Charleston Campus Graduate Switches to Cyberwarfare
Finding his life’s calling did not come easy to Jeanpaul Powell. “I really had no idea what I wanted to do professionally, to be honest,” he says. “I would stress about that very detail.” After high school, Jeanpaul worked as a medical assistant, cell phone salesman, telemarketer, and bartender before joining the U.S. Navy at age 26. He would end up serving on a fast-attack submarine, and after a few years, began thinking about becoming an officer, but that required a college degree.
While Jeanpaul enjoyed life as a submariner, he was also thinking about career paths within the Navy that translated to promising civilian careers later on. He began noticing all the IT job postings for people with security clearances, something he already had. “At first, I didn’t have a particular interest in IT, however I wanted a stable and in-demand profession,” he says. “So, I chose a field completely outside of my work experience.”

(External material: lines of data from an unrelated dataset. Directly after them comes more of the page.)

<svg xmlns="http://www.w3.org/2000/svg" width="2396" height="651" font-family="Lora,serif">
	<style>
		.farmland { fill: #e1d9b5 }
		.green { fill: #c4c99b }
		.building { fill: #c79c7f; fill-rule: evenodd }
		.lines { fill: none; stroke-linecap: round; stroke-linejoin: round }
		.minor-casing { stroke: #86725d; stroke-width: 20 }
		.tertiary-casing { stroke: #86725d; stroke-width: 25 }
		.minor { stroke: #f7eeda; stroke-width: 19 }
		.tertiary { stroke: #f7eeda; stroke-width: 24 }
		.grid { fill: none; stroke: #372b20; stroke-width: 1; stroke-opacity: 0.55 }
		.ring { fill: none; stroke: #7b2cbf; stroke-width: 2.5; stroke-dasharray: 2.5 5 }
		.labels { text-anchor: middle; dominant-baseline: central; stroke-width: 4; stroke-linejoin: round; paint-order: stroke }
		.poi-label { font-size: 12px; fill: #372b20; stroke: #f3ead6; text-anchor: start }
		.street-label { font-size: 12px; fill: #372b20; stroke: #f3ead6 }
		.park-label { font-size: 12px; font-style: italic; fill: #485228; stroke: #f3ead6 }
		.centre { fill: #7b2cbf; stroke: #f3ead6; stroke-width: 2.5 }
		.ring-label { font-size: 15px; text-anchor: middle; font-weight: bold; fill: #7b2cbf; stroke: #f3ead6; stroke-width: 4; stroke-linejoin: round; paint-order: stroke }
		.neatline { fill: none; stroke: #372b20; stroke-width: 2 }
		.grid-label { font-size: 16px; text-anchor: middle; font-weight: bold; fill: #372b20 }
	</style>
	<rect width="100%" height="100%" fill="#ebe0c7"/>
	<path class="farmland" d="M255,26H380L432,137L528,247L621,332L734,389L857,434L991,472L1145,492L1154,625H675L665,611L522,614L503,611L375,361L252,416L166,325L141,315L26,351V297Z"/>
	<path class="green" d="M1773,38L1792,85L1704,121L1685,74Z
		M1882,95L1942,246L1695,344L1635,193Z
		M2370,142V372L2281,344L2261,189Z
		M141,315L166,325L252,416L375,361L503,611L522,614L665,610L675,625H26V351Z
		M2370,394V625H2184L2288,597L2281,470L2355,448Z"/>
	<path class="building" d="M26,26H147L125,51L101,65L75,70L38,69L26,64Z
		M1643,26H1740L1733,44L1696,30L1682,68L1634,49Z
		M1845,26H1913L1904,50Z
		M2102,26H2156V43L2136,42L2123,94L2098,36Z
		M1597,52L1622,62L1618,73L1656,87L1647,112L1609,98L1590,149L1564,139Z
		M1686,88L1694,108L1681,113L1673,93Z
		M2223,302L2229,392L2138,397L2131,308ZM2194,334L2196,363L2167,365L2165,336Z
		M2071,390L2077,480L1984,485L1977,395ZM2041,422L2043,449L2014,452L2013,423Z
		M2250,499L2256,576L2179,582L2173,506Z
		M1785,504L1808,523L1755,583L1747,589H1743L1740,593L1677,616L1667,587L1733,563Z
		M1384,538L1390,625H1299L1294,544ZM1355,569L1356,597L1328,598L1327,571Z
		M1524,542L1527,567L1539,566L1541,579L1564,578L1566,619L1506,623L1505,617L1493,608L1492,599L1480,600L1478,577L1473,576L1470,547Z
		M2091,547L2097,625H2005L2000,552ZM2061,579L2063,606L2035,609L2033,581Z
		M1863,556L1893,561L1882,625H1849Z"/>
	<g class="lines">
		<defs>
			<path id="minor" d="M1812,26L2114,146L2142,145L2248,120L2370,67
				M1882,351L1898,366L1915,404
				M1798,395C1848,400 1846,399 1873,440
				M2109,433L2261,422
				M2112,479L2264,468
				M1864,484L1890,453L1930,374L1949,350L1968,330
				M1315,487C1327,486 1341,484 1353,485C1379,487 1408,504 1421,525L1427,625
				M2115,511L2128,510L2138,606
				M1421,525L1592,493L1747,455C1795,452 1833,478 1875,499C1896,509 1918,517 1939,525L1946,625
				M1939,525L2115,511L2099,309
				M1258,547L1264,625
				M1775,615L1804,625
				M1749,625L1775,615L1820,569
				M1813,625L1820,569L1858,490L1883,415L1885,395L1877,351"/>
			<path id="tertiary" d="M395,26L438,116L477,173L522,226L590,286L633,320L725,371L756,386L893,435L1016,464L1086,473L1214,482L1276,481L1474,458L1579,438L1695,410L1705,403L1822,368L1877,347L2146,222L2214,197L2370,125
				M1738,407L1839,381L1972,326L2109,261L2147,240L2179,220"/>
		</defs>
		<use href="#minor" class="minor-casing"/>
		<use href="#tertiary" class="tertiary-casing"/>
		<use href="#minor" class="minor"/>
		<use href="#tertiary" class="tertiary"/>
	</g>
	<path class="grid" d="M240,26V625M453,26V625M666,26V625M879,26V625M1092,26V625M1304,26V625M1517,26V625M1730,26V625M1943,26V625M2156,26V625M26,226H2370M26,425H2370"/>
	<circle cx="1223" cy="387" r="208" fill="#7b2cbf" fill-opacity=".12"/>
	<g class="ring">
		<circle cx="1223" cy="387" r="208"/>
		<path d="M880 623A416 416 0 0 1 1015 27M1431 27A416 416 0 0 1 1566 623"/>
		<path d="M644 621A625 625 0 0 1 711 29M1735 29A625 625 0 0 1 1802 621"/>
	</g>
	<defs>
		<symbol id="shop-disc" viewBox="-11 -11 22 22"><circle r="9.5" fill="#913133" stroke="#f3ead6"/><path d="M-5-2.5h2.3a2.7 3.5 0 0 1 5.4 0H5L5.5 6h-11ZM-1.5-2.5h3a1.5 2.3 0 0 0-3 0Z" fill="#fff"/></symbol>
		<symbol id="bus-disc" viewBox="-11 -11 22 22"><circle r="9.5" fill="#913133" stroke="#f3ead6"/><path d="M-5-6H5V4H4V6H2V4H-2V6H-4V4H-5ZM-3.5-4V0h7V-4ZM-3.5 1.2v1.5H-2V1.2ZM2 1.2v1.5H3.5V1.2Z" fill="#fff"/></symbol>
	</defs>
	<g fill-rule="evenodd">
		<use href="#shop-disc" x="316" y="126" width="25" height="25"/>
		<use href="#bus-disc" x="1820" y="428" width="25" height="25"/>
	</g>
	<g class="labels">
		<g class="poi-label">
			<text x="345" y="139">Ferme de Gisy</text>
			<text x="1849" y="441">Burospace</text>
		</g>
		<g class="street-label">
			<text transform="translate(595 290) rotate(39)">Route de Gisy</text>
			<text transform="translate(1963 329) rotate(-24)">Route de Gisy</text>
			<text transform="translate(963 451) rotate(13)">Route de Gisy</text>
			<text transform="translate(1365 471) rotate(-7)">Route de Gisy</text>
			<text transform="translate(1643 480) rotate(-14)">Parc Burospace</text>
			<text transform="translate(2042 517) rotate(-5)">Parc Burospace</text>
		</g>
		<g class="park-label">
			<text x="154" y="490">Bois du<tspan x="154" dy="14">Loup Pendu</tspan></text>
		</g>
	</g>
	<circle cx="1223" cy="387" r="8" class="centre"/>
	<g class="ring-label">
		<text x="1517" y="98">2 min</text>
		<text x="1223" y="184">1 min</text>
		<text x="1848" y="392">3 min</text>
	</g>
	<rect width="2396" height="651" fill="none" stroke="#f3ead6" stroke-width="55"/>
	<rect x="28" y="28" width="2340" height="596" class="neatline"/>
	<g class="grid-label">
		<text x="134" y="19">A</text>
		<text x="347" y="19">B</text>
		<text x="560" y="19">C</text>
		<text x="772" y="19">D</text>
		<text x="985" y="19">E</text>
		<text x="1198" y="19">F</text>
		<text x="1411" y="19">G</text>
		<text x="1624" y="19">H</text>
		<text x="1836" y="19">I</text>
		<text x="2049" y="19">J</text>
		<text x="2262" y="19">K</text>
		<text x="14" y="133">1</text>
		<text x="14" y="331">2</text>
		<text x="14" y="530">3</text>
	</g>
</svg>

“The faculty encouraged us to struggle to find answers rather than just providing us with a clear solution. It was challenging, but it did make me very proficient at searching for answers with very little information to start from. I think this is a very useful skill in all aspects of IT.”– Jeanpaul Powell – Cyber and Information Technology Graduate, Charleston Campus
When Jeanpaul got stationed in Charleston, South Carolina, he began looking at colleges. Attracted to ECPI University’s hands-on learning environment and evening classes, he enrolled in the Cyber and Information Security Technology program, excelled from the very beginning, and was awarded numerous Dean’s List recognitions for his high-grade point average. He would graduate Magna Cum Laude and successfully pass his CCNA Certification.

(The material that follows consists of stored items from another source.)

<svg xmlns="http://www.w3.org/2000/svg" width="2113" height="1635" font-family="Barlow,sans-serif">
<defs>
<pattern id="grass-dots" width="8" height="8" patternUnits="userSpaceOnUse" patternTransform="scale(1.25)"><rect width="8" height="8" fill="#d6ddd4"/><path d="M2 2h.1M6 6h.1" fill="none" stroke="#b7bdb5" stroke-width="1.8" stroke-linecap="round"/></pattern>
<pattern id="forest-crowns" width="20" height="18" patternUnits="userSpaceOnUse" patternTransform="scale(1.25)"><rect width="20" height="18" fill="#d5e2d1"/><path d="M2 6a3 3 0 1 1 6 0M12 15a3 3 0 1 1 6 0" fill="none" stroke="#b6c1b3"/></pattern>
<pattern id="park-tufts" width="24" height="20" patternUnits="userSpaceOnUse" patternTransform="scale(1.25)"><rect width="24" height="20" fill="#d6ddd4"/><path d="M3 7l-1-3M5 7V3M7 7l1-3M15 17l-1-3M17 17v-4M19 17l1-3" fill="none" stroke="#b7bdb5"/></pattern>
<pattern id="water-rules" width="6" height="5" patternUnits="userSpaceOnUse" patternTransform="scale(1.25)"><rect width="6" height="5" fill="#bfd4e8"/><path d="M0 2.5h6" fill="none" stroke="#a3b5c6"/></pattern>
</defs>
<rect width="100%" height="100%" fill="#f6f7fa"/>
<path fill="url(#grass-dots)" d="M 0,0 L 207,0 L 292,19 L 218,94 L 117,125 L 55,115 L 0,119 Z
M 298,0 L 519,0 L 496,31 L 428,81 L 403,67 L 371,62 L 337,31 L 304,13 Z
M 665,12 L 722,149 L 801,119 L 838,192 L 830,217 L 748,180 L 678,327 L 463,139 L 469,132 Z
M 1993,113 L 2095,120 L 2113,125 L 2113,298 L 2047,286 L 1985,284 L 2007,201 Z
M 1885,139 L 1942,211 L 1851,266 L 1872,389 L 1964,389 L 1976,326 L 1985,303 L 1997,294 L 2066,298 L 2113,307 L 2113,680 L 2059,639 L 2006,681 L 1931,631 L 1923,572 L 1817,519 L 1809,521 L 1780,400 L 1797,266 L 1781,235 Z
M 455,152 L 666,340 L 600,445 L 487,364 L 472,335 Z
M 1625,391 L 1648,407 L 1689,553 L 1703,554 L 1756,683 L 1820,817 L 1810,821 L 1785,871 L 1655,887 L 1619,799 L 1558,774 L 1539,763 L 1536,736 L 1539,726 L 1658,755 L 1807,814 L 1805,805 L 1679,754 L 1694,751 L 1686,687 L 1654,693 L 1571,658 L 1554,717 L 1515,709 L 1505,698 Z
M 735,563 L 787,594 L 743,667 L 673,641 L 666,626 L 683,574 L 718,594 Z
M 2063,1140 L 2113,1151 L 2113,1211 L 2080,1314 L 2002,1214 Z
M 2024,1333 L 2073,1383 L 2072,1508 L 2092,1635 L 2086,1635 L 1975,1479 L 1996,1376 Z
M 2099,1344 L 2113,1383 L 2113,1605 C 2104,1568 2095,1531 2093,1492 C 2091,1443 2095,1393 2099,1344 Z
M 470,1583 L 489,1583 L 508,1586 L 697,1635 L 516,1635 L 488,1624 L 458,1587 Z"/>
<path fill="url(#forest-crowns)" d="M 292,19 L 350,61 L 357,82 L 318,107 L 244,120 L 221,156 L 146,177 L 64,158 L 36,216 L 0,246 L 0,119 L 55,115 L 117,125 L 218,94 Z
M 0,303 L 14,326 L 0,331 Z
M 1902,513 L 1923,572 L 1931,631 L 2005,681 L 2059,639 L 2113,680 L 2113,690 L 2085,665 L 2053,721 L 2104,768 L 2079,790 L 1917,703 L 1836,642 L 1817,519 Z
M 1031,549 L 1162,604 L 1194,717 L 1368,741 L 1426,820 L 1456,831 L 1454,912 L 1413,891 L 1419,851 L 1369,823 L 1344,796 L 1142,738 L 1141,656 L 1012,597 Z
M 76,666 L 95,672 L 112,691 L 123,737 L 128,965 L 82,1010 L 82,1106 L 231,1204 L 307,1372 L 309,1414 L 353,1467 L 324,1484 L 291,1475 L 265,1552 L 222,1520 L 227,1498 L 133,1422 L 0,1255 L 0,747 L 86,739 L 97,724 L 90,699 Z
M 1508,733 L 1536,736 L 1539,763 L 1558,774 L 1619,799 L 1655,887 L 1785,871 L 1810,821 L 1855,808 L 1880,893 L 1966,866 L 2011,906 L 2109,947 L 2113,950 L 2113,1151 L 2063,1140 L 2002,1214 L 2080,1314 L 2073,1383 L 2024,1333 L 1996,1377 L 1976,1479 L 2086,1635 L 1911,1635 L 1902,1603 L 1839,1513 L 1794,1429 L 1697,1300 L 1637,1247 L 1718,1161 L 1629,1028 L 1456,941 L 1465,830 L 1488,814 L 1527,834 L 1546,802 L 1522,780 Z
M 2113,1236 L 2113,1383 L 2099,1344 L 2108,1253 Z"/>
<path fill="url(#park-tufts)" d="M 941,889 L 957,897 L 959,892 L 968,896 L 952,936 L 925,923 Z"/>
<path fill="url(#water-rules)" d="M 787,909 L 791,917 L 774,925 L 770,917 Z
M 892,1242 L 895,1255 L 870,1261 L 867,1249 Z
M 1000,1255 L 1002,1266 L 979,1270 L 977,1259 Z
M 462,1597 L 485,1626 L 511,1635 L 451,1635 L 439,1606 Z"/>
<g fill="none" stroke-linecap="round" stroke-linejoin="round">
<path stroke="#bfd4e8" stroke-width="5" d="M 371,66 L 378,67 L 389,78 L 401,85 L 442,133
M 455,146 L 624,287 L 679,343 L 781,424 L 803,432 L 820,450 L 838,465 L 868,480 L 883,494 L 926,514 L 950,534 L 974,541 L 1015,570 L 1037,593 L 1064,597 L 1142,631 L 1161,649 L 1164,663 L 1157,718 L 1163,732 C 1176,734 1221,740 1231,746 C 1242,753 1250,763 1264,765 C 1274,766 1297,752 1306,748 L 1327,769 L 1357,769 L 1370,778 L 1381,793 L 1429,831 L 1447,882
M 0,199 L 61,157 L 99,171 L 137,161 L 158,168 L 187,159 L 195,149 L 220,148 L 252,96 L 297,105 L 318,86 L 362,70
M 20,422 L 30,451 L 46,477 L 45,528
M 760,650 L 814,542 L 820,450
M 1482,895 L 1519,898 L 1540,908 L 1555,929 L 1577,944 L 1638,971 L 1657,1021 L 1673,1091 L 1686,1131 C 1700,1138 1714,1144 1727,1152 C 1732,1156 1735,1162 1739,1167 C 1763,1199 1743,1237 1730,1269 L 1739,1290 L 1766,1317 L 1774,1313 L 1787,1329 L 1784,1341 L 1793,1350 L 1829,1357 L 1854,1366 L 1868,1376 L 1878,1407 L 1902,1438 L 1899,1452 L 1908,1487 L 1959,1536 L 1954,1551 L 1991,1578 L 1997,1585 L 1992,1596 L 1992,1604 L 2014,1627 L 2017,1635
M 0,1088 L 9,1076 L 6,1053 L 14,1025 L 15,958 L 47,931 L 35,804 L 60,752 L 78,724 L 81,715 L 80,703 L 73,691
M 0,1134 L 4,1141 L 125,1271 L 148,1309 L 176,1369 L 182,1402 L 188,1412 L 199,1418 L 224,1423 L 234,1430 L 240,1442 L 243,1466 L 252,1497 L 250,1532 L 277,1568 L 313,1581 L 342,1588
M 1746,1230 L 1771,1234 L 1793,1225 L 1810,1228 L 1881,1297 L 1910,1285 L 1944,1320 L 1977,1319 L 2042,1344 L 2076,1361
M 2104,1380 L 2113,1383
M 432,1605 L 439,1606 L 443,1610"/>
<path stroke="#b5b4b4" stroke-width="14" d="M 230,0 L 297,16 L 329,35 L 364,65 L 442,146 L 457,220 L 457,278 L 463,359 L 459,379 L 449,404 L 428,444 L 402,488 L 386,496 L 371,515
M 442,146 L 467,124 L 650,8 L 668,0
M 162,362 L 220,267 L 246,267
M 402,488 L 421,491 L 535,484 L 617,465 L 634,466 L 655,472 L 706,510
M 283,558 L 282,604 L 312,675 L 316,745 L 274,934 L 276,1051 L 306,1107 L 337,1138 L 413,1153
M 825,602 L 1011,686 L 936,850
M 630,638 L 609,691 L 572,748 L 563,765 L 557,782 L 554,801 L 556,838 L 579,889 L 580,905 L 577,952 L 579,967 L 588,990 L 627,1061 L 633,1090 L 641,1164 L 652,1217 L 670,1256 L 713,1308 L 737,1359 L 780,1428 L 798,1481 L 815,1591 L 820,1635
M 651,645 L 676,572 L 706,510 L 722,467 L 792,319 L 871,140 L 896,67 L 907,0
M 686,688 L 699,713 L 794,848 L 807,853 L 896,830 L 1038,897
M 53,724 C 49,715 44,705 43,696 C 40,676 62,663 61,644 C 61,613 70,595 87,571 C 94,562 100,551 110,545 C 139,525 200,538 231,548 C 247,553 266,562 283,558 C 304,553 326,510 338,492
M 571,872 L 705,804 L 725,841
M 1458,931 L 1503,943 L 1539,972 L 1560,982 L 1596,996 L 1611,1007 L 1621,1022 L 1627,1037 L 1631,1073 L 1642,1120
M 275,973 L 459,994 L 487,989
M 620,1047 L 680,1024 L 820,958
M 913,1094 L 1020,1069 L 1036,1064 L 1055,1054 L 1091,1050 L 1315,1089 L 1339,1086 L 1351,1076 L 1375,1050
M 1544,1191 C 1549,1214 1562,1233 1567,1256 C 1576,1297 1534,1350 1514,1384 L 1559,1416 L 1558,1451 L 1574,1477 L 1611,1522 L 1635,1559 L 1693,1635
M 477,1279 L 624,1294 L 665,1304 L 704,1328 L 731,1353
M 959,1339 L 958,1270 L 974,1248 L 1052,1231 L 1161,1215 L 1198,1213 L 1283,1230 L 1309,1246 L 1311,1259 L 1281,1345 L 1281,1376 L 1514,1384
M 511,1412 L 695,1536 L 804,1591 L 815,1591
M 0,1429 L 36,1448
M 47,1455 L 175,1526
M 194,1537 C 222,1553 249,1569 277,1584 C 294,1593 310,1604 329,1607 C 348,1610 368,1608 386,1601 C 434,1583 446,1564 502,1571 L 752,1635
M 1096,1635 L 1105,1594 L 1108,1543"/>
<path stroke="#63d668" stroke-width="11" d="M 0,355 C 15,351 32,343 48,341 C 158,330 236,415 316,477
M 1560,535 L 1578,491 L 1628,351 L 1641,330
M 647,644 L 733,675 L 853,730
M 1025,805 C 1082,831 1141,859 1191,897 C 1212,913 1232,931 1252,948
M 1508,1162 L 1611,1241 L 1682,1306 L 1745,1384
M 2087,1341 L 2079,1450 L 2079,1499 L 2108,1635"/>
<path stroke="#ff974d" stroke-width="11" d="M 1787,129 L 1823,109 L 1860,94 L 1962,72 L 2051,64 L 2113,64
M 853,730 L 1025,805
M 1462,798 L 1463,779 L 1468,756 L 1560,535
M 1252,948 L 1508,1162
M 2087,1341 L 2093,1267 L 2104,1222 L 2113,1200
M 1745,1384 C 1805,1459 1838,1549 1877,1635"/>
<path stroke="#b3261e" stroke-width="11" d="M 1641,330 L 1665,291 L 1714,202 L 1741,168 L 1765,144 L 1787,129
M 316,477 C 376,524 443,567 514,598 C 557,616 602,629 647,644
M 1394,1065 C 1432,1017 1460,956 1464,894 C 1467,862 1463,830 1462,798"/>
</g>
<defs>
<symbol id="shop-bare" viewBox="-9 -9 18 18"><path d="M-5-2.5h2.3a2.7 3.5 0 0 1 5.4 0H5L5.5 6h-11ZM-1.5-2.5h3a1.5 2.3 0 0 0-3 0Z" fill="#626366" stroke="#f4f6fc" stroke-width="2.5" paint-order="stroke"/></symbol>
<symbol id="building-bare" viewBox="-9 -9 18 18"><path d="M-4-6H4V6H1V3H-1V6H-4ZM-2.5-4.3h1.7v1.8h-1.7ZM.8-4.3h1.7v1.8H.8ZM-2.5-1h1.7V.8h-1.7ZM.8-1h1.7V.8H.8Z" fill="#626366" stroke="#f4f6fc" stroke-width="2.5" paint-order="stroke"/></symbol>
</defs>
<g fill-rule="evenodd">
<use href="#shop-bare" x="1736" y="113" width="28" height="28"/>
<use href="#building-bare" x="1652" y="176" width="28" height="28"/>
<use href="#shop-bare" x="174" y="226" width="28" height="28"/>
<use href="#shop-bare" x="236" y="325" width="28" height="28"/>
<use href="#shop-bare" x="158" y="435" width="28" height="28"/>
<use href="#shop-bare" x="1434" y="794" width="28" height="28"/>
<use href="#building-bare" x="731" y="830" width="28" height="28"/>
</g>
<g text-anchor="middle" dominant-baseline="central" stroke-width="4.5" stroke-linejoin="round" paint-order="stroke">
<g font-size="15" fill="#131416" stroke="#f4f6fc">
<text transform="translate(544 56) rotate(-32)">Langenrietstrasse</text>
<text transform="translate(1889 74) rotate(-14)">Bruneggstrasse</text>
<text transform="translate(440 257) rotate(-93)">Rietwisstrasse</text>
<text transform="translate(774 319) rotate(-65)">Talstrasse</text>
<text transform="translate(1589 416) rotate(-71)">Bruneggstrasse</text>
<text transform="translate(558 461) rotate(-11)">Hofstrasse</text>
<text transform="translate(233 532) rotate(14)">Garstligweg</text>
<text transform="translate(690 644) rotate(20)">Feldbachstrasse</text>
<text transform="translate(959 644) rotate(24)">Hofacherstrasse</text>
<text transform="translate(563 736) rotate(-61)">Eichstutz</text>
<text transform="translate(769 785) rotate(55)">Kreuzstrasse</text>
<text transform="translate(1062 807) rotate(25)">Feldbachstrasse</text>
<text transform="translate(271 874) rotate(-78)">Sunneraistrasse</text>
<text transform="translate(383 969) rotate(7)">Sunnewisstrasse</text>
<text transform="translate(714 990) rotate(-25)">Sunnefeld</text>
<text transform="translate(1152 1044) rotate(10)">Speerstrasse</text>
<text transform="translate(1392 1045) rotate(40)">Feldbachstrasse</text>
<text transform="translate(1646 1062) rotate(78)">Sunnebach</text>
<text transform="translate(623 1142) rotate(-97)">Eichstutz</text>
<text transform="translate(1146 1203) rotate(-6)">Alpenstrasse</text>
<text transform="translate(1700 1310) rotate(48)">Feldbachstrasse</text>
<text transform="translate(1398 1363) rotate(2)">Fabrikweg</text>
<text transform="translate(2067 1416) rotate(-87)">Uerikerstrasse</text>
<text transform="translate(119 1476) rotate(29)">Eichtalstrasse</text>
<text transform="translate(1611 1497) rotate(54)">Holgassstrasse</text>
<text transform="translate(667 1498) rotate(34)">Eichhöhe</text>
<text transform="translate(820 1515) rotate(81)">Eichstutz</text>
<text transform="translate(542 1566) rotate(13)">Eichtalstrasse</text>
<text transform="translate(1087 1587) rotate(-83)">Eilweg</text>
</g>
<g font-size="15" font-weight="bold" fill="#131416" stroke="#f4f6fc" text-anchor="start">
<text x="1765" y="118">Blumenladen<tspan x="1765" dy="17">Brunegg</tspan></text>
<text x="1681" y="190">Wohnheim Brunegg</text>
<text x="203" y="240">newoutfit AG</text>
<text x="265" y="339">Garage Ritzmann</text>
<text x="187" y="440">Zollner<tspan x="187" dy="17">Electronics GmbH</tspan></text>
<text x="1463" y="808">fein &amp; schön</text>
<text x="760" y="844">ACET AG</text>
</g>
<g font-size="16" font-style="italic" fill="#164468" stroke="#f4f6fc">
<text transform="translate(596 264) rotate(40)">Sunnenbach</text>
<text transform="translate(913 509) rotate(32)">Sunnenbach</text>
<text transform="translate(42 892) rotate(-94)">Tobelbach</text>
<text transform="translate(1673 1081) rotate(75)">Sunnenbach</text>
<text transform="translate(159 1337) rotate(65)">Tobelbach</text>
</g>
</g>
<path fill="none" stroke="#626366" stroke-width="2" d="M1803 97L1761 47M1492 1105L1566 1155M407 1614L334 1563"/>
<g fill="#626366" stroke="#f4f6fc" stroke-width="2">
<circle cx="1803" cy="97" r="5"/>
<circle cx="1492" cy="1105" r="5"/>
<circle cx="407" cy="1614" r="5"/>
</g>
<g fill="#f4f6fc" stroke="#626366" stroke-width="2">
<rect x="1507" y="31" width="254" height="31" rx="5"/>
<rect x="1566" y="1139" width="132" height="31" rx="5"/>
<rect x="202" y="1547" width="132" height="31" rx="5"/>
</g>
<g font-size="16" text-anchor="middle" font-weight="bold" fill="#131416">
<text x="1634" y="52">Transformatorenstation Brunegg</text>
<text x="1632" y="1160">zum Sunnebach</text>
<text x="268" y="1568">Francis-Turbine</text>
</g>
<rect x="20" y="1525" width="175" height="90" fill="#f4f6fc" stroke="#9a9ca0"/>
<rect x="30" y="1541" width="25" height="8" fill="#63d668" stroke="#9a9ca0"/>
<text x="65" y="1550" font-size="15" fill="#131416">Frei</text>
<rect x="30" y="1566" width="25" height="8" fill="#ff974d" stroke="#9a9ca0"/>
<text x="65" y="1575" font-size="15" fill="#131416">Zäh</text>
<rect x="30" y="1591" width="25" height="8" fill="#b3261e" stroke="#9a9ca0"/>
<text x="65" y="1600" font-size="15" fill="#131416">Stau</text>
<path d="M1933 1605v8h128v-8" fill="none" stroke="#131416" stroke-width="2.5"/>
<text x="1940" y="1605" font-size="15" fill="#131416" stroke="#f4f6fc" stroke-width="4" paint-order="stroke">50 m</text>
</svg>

Now, this former Petty Officer First Class is a commissioned naval officer and is about to become a Cyber Warfare Engineer. My experience at ECPI was very fruitful,” says Ensign Powell. “There were many things that, although challenging, set me up to succeed later on. Most importantly, there were more times than I can count when during a project or assignment we would come up against problems that we had to dig through Google to find the answers. In fact, the faculty encouraged us to struggle to find answers rather than just providing us with a clear solution. It was challenging, but it did make us very proficient at searching for answers with very little information to start from. I think this is a very useful skill in all aspects of IT.”
Perhaps Jeanpaul’s most gratifying discovery centered on his motivation to pursue cybersecurity in the first place. “I learned throughout my time that even though I chose IT for the pay, it turned out that I actually had an aptitude and an interest in it. I would have never discovered this had I not taken that step.”